__O PROBLEMA__.
Reescreva tudo o que vai de "Conforme a argumentação" até "divina ou natural." no texto sobre sujeito e representação, substituindo "escultor" por "gravador".

== EXCERTO ==

Sujeito e representação no pensamento moderno (II)
Por Bernardo Buarque de Hollanda
"Toda la gracia de la pintura se concentra en esta dual condición:
su ansia de expressar y su resolución de calar"
Ortega y Gasset
In: Velásquez
A investigação conceitual do par sujeito-representação na história da filosofia não se esgota em si mesma. Ela traz implicações para as artes em geral, para a literatura e a pintura em particular. Toda a tradição que se formou quanto ao lugar da ciência na sociedade ocidental tem consequências para a área artística. O papel reservado ao escritor e ao pintor desde, por exemplo, a arte figurativa até a arte abstrata, situa-se na órbita das concepções de representação e sujeito moderno.
Conforme a argumentação de Costa Lima, que retomamos aqui, o primeiro polo que tomou vulto na era moderna foi a teoria da imitação quinhentista, quando se converteu a antiga mimesis grega em seu suposto equivalente latino, a imitatio. Este conceito ligou-se à ideia de representação objetiva da realidade e se impregnou dos atributos de verossimilhança: cópia, decalque, réplica e reduplicação. Segundo tais premissas, cabia ao pintor e ao escultor a fidedignidade completa ao produto artístico, talhando-o à maneira de seu original, seja ele uma fonte divina ou natural.
A propósito de um pintor francês do barroco, Claude Lévi-Strauss ilustra bem esse sentido de representação como imitatio:
Sabe-se que Poussin gostava de moldar em cera; no início de sua carreira fazia-o como os antigos e para reproduzir em baixo-relevo partes de quadros dos grandes mestres. Várias testemunhas contam que, antes de iniciar um quadro, Poussin moldava estatuetas de cera. Dispunha-as sobre uma prancha nas atitudes correspondentes à cena que imaginava, vestia-as com papel úmido ou um tafetá fino e fazia as dobras por meio de um pequeno bastão pontudo. Com essa maquete à vista, ele começava a pintar. Furos nas paredes da caixa que encerrava o dispositivo lhe permitiam iluminá-lo por trás ou pelas laterais, controlar na dianteira a luz e verificar as sombras produzidas. Não resta dúvida de que ele também buscava colocar e deslocar as estatuetas para definir a composição da cena cujo modelo reduzido ele assim construía. (grifos meus, Olhar, escutar, ler, 1997, p. 13)
Após o Renascimento, o conceito de imitação assiste a deslocamentos sucessivos, durante o Barroco e o Iluminismo. No século XVIII, a arte aparece subsumida à natureza, porém com um espaço relativo concedido à figura do gênio. A concessão da primazia à subjetividade do criador e à autonomia da arte no Romantismo terá como corolário a ausência da mimesis na teorização artística. Em fins do Oitocentos, o Impressionismo refutará a representação da realidade na pintura como parâmetro a ser seguido, tal como assinalou Mallarmé em ensaio pouco conhecido. Esta posição será ampliada com a arte moderna, quando a ideia de sujeito condutor das representações será imputada aos scholars da arte acadêmica.

===
== TRECHOS DOS DADOS ==

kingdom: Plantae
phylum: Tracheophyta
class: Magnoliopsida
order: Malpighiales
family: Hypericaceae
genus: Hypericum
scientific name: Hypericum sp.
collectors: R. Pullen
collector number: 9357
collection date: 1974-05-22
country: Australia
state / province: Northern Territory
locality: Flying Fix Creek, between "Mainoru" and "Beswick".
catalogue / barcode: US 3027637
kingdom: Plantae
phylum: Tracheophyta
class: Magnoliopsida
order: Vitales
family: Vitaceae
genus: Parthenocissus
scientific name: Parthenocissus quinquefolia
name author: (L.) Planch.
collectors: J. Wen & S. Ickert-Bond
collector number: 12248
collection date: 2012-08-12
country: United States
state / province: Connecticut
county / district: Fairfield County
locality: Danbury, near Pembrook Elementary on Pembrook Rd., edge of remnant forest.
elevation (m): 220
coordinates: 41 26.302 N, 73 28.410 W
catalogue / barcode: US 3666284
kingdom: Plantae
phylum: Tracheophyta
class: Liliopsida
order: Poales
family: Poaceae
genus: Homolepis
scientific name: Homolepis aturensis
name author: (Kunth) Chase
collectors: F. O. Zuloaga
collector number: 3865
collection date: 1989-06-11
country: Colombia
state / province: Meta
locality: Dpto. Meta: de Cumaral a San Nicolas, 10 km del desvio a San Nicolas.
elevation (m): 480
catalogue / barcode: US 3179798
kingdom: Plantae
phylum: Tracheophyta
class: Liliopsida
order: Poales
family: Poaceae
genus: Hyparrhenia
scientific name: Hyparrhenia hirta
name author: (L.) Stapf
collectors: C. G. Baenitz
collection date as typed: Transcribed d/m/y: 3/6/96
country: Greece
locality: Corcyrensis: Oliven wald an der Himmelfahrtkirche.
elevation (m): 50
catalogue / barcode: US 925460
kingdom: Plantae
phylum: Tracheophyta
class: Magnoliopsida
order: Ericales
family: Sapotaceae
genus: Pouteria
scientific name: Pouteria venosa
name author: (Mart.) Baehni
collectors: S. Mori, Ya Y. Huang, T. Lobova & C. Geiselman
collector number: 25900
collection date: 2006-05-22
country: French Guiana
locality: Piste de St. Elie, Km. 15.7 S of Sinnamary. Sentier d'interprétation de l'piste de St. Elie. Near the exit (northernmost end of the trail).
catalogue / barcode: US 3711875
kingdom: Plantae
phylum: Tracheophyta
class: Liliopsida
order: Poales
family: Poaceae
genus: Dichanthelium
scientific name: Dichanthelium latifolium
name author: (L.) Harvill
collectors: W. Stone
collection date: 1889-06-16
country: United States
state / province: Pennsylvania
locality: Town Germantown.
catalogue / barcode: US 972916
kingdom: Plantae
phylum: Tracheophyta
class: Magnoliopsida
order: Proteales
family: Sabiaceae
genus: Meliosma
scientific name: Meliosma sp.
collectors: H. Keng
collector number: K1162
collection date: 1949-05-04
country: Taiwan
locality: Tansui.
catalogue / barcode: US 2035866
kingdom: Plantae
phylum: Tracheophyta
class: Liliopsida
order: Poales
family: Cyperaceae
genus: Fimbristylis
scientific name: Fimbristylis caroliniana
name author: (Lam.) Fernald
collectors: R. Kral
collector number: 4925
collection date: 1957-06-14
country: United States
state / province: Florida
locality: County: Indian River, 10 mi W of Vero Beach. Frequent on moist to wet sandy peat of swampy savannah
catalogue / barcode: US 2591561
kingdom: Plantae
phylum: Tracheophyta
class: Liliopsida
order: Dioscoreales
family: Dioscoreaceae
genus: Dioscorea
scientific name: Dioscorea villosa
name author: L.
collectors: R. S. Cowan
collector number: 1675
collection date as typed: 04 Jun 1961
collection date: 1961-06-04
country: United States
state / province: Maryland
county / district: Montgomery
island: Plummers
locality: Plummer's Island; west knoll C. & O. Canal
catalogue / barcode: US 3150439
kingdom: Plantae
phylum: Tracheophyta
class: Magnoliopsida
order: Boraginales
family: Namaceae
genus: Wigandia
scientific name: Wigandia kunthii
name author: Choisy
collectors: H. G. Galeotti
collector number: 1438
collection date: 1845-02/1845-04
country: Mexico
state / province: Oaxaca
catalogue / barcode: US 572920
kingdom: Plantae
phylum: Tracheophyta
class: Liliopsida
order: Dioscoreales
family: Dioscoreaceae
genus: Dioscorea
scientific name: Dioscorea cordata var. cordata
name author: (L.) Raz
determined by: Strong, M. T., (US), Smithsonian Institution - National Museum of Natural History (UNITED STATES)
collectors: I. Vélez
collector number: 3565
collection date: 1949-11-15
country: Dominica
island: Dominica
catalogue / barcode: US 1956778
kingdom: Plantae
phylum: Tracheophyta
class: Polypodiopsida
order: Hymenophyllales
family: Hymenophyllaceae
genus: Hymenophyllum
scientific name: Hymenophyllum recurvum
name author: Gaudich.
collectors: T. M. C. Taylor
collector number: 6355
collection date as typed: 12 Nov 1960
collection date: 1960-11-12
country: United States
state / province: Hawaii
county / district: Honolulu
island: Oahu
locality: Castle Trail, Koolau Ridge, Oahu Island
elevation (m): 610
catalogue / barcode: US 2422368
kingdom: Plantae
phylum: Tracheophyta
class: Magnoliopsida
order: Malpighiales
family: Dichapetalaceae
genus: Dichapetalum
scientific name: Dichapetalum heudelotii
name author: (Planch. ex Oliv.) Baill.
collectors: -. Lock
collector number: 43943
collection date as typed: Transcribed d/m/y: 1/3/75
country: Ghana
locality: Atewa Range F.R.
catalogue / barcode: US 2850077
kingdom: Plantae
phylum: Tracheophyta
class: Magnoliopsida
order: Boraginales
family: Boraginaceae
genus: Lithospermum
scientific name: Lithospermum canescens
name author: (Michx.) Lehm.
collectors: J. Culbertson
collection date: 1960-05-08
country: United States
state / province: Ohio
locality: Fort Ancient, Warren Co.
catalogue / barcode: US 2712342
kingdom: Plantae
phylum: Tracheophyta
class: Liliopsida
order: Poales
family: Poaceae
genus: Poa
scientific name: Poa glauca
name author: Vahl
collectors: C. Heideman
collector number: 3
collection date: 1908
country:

===

__SOLUÇÃO DO PROBLEMA__.
Conforme a argumentação de Costa Lima, que retomamos aqui, o primeiro polo que tomou vulto na era moderna foi a teoria da imitação quinhentista, quando se converteu a antiga mimesis grega em seu suposto equivalente latino, a imitatio. Este conceito ligou-se à ideia de representação objetiva da realidade e se impregnou dos atributos de verossimilhança: cópia, decalque, réplica e reduplicação. Segundo tais premissas, cabia ao pintor e ao gravador a fidedignidade completa ao produto artístico, talhando-o à maneira de seu original, seja ele uma fonte divina ou natural.